TEXTE DU DOCUMENT>
L’ouvrage traite de la fabrique des parents, de l’identité, du désir. Il aborde les questions de filiation, de transmission, d’appartenance, et d’identité au prisme du judaïsme, tout en produisant une réflexion plus large sur le sens de la transmission dans la société contemporaine. De fait, l’individu contemporain est pris entre, d’une part, l’injonction de la société individualiste pour laquelle l’homme doit se construire lui-même dans un fantasme d’auto-fondation et, d’autre part, le repli identitaire qui conduit au communautarisme.

Avec la transmission, notamment en matière de religion, on suggère l’emprise du groupe sur l’individu, là où l’individu devrait avoir le choix. Mais la liberté de choix ne peut-elle pas s’exprimer à partir du moment où une option est déjà présélectionnée ? C’est à partir de l’héritage reçu que l’on peut, librement, choisir de s’en détacher, ou de le renforcer. Sans transmission culturelle, sans bain de langage, on ne peut parvenir à construire son identité propre. « Notre époque […] est prompte à dénoncer toutes les aliénations, particulièrement celles des familles, et à encenser le principe de libération de l’individu au nom du droit qu’aurait chacun dès l’enfance à s’autodéterminer, à se libérer du carcan que la naissance impose » (p. 12).

Éléments provenant d'une source de données:
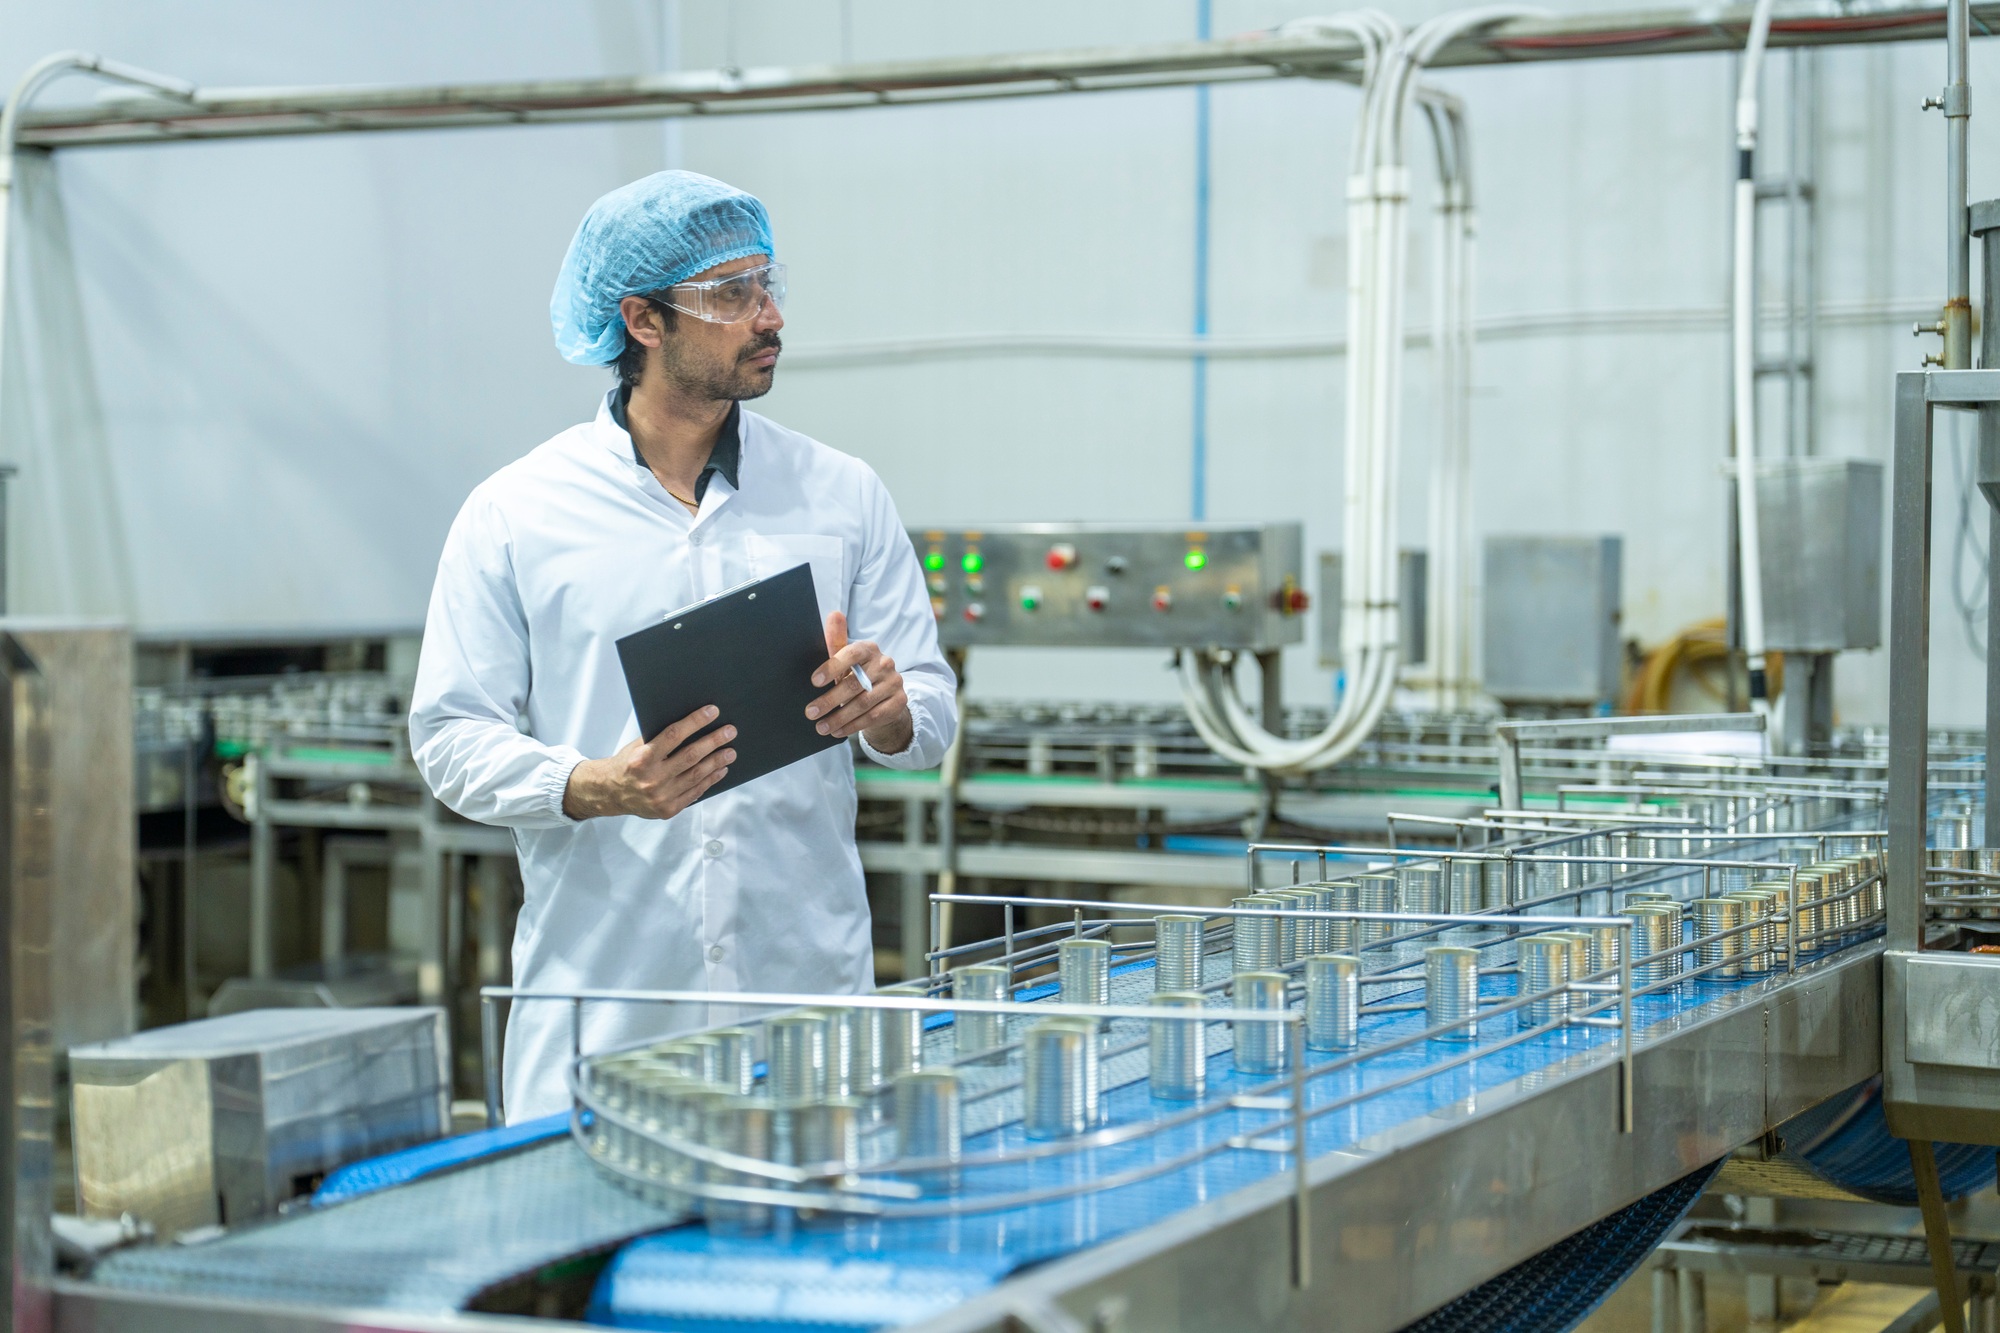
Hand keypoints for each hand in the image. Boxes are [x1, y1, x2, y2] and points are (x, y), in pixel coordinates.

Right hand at [562, 705, 736, 819]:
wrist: (610, 793)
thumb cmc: (627, 764)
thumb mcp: (637, 747)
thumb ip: (659, 738)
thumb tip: (692, 722)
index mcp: (642, 759)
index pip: (673, 735)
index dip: (695, 721)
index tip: (713, 711)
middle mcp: (652, 779)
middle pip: (690, 756)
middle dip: (714, 741)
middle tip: (730, 731)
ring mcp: (661, 797)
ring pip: (696, 775)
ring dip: (717, 761)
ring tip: (731, 751)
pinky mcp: (668, 809)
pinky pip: (695, 792)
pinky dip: (710, 780)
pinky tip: (720, 770)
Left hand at [807, 611, 912, 753]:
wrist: (884, 696)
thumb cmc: (857, 673)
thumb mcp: (845, 658)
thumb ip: (836, 640)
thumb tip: (834, 614)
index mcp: (869, 648)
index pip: (851, 654)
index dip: (832, 667)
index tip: (813, 682)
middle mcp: (885, 663)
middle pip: (854, 684)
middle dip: (829, 701)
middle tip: (810, 712)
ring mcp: (894, 683)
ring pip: (862, 704)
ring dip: (838, 718)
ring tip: (821, 727)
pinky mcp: (899, 702)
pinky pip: (873, 717)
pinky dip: (853, 726)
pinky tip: (838, 731)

ACTIVITÉ>
Répondez à ces questions sur le texte consacré à la transmission :
(a) Au prisme de quelle religion l'ouvrage aborde-t-il la filiation, la transmission, l'appartenance et l'identité ?
(b) D'après le texte, à partir de quoi peut-on librement choisir de s'en détacher ou de le renforcer ?
(c) À quelle page de l'ouvrage renvoie la citation ?
Appuyez-vous uniquement sur le texte.

ZONE DE RÉPONSE>
(a) Le judaïsme.
(b) L'héritage reçu.
(c) La page 12.